MALAYSIAN AIRLINE: An infantile faith in technology

Ben Rosenfeld in San Francisco

“How do you lose a 777?” we ask, incredulously. A more revealing question is: how don’t you lose a tiny speck of a plane over hundreds of thousands of square miles of ocean – at least after it falls off radar? And why do we need so badly to believe we’re all-seeing and all-knowing?
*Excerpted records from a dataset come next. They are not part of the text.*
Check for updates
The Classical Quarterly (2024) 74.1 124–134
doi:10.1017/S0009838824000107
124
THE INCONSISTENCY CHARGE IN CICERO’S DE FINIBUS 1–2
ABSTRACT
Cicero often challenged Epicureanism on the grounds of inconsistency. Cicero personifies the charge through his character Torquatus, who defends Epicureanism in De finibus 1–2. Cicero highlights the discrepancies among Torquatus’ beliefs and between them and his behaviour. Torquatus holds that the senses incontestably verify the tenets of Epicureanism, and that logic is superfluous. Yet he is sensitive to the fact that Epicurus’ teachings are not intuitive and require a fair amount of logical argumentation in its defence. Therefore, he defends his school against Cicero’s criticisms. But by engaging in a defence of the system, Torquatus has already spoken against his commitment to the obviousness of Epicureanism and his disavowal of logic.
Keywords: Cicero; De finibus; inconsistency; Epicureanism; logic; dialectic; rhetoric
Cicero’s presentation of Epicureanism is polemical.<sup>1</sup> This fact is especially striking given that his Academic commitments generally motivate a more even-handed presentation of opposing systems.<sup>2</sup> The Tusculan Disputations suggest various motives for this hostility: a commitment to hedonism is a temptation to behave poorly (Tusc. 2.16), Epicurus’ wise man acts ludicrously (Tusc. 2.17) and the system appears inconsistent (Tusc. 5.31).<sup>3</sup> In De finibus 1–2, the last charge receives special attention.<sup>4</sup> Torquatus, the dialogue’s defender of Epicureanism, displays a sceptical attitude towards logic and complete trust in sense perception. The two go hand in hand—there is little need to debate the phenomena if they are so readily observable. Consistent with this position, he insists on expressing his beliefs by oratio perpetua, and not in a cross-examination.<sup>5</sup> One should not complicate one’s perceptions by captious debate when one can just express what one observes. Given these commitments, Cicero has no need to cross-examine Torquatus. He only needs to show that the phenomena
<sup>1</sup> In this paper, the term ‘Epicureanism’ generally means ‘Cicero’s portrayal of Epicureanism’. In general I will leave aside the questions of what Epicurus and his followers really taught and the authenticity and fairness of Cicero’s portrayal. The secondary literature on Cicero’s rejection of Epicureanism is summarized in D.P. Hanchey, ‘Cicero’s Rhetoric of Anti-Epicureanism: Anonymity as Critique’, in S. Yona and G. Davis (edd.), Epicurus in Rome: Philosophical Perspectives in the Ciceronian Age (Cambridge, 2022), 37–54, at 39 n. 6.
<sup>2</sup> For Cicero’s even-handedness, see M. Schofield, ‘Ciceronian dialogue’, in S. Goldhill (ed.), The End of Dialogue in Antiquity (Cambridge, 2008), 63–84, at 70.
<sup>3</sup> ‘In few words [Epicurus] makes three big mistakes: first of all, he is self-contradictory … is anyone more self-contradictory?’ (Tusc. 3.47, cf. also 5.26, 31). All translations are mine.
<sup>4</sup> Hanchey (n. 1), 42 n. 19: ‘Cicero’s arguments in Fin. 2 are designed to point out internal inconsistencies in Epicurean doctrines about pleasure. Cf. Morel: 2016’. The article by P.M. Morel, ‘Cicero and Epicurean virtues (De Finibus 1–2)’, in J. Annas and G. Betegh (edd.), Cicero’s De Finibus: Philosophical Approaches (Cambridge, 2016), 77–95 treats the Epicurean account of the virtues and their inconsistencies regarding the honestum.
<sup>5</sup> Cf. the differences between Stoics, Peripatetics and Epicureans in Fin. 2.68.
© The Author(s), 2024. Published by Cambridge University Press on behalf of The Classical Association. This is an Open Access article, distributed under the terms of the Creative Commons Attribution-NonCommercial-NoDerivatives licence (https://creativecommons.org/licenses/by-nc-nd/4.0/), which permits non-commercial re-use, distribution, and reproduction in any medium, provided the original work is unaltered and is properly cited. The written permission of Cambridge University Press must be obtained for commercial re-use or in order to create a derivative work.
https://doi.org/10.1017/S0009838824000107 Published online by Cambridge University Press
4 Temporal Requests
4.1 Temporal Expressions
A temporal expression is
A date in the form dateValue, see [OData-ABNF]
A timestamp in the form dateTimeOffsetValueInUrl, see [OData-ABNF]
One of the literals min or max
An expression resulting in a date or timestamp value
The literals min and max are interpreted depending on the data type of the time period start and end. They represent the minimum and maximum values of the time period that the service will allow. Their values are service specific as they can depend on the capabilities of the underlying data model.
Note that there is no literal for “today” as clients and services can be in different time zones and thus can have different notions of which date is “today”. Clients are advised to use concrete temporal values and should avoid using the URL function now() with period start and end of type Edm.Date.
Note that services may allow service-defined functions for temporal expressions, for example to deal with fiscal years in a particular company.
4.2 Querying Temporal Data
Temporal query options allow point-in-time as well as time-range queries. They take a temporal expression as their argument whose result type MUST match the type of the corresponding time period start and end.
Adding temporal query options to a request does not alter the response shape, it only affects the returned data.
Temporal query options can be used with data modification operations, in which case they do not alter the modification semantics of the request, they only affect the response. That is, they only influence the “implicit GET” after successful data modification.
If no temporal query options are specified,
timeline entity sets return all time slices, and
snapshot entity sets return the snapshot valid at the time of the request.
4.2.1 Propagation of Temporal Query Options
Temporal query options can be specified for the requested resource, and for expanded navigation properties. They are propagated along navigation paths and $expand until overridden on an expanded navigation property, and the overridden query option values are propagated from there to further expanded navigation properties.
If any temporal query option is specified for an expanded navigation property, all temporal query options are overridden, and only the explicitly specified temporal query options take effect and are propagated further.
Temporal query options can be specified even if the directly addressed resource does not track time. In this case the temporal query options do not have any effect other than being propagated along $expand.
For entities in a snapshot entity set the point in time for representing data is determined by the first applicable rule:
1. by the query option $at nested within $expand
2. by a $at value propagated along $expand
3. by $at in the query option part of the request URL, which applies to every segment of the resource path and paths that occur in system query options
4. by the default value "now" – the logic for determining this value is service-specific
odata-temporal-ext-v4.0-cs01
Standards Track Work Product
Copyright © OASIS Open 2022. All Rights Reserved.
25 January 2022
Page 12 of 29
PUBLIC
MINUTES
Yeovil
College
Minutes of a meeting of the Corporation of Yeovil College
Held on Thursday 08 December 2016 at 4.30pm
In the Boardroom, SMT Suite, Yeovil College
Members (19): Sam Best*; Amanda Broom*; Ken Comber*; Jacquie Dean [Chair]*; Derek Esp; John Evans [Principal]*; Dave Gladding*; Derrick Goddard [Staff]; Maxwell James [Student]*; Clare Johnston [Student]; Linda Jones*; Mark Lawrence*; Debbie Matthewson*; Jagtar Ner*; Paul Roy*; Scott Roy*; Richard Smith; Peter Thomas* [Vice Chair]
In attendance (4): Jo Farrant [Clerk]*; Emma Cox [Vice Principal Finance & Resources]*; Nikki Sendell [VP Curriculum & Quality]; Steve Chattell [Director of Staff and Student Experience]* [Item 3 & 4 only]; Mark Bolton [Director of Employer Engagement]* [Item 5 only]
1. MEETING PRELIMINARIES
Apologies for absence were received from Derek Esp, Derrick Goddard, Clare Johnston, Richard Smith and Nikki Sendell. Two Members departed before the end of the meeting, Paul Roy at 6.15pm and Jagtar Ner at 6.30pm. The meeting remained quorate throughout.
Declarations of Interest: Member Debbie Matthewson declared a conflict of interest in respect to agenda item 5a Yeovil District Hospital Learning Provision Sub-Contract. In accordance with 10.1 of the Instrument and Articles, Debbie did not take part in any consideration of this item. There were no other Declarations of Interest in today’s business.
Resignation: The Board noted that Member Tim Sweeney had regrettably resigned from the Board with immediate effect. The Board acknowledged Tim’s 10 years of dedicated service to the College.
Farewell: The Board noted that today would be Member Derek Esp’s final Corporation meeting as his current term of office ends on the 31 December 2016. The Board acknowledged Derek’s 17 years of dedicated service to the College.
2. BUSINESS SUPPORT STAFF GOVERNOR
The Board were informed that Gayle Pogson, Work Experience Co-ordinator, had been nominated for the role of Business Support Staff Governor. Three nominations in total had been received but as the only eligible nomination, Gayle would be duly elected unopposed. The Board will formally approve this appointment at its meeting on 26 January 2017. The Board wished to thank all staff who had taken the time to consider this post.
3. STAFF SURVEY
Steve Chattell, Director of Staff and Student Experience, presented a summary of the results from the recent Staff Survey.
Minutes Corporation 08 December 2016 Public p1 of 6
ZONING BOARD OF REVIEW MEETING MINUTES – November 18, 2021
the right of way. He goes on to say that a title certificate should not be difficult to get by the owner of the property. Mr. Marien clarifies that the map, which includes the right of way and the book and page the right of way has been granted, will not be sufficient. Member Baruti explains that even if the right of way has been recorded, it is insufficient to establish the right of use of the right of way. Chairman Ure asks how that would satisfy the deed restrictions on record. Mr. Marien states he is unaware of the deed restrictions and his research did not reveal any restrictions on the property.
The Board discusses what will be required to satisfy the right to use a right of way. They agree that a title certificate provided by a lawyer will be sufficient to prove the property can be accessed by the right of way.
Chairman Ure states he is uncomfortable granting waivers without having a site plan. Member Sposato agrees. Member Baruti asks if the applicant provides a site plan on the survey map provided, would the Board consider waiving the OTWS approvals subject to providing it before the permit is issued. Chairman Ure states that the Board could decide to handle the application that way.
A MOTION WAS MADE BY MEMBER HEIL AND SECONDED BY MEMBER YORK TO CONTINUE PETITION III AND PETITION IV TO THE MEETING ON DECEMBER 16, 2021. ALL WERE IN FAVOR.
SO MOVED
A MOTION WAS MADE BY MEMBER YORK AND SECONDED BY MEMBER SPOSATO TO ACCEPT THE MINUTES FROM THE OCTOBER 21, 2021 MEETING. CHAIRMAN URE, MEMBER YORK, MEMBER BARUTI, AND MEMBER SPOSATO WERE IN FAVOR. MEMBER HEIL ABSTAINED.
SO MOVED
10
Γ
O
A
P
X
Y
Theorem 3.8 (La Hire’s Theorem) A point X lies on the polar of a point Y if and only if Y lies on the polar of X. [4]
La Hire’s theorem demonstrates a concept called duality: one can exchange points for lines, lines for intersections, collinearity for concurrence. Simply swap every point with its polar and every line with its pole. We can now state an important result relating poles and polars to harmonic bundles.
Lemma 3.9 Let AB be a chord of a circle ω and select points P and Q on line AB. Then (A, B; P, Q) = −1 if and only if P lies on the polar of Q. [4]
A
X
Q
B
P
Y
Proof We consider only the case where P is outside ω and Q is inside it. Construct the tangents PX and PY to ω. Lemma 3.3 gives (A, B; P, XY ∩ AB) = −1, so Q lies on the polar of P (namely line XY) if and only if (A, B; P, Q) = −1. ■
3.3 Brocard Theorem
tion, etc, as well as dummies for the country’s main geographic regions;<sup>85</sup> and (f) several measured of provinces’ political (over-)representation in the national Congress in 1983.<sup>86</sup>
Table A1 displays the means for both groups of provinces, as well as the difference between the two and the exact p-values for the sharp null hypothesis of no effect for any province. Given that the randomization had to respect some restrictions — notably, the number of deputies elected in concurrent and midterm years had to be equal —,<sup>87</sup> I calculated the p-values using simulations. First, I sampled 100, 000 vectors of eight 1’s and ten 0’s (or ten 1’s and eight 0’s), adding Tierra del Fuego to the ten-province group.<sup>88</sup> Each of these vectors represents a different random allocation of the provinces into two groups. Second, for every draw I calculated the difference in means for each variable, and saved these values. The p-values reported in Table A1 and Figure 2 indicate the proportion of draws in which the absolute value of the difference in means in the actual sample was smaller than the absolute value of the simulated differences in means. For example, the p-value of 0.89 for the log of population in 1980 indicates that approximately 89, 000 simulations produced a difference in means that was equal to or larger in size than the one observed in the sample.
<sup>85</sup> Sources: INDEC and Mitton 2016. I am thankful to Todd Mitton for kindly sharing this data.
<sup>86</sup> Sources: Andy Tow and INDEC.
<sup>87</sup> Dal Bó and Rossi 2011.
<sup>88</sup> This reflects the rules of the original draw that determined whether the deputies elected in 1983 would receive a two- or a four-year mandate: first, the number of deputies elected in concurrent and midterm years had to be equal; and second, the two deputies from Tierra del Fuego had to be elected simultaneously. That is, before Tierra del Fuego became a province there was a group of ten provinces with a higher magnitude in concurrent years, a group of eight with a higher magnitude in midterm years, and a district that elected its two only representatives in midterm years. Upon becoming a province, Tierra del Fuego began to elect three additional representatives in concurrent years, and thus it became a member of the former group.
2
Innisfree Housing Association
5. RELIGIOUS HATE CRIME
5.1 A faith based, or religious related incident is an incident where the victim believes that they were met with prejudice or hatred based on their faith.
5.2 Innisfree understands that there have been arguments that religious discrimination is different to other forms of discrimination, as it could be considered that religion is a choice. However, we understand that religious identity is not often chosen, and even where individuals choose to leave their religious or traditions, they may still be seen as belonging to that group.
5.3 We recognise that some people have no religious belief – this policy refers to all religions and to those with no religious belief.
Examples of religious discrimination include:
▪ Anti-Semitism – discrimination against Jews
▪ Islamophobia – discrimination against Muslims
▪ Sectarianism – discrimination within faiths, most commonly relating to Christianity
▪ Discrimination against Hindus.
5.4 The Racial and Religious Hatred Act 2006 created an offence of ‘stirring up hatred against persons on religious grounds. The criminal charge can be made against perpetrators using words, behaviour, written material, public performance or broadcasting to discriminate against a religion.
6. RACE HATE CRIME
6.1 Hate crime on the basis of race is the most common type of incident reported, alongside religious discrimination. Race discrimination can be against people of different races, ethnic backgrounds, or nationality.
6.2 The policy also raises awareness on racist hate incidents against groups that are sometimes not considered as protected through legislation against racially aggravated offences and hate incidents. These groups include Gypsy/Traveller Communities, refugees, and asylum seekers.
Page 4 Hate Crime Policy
We are so proud of our technology we are almost insulted that a thing might not ping back at us from some distant corner or depth. We might just as soon be humbled, if not a bit consoled, that our global net has holes – though amid revelations of Orwellian government eavesdropping, we could probably agree a passenger jet should be under constant surveillance.

Symptomatic and casual
Our certainty that any responsible aviation authority (read, our own aviation authorities) would know exactly where that plane lies, is both symptomatic and causal of some very antisocial ways of relating to the rest of the world. Fox News has been  wondering aloud lately (through Judith Miller, Judge Jeanine, John Bolton, and others) why we shouldn’t seize control of the investigation. It can’t be long before Fox pundits dust off the doctrine of preemption to justify doing so, including seizing information from the Malaysians and others by force if need be. And because we are accustomed to believing that gaps in our technology are where malevolent spirits coil and wait to strike at us, the mystery of what happened to Flight 370 rushes in on us through our televisions as an incipient attack. Never mind that the tragedy mostly belongs to other nations. It is a tautology to our gated-community, neighborhood watch-minded eyes and ears that if the vanishing of Flight 370 were a mere accident, our infallible antennae would have told us so. That they haven’t makes it not just mysterious, but sinister – a floodlight-sweeping, alarm-wailing breach of the perimeter, until that mystery is apprehended.
It may turn out to be sinister. But that begs the question: Are we not in some sense cocking and aiming these missiles at ourselves because we are so certain it is our God-given right, ability, and messianic duty to see and control all?

SH/Infantile faith
Our infantile/paternalising faith in our technology and technical know-how, and in those who administer it, is itself a major factor in our imperialistic misdeeds around the world.
The difference between Bush I’s and Bush II’s invasions of Iraq, for example, illuminates the priapistic path we’re on. Bush I, a perfectly confident Emperor, nevertheless held his tanks short of Baghdad, knowing it would be foolhardy to occupy and run another country. But Bush II, clothed in the invisible threads of the Project for a New American Century, sped on in his little tank, shocking, aweing, and annexing Baghdad. At the core of his and the Neocons’ crusade (in addition to one-upping his father) was the truly diseased notion that they could simply raid a country as if they were waging a hostile corporate takeover, install a transitional management team, run it like a wholly owned subsidiary until it was profitable to the parent company, then hold new Board elections to make it self-governing after a fashion again.
But PNAC, Bush, Cheney, Powell, Rice, Bolton, and Bremer, et al, didn’t hatch these ideas in a cultural vacuum. They did so backed by a country’s quasi-religious belief in the supremacy and inviolability of its technology and corporate management structure.
So instead of asking, disdainfully, how Malaysia can be so inept as to lose a jumbo jet, perhaps we should ask ourselves how we became so arrogant as to believe we can never lose anything at all, and where such hubris has and will continue to lead us.
In the meantime, we are passengers on Malaysia’s and China’s tragic ship (mainly), and we should continue to offer our respectful assistance.
Ben Rosenfeld is a civil rights attorney in San Francisco, and a Board Member of the Civil Liberties Defense Center based in Eugene, Oregon.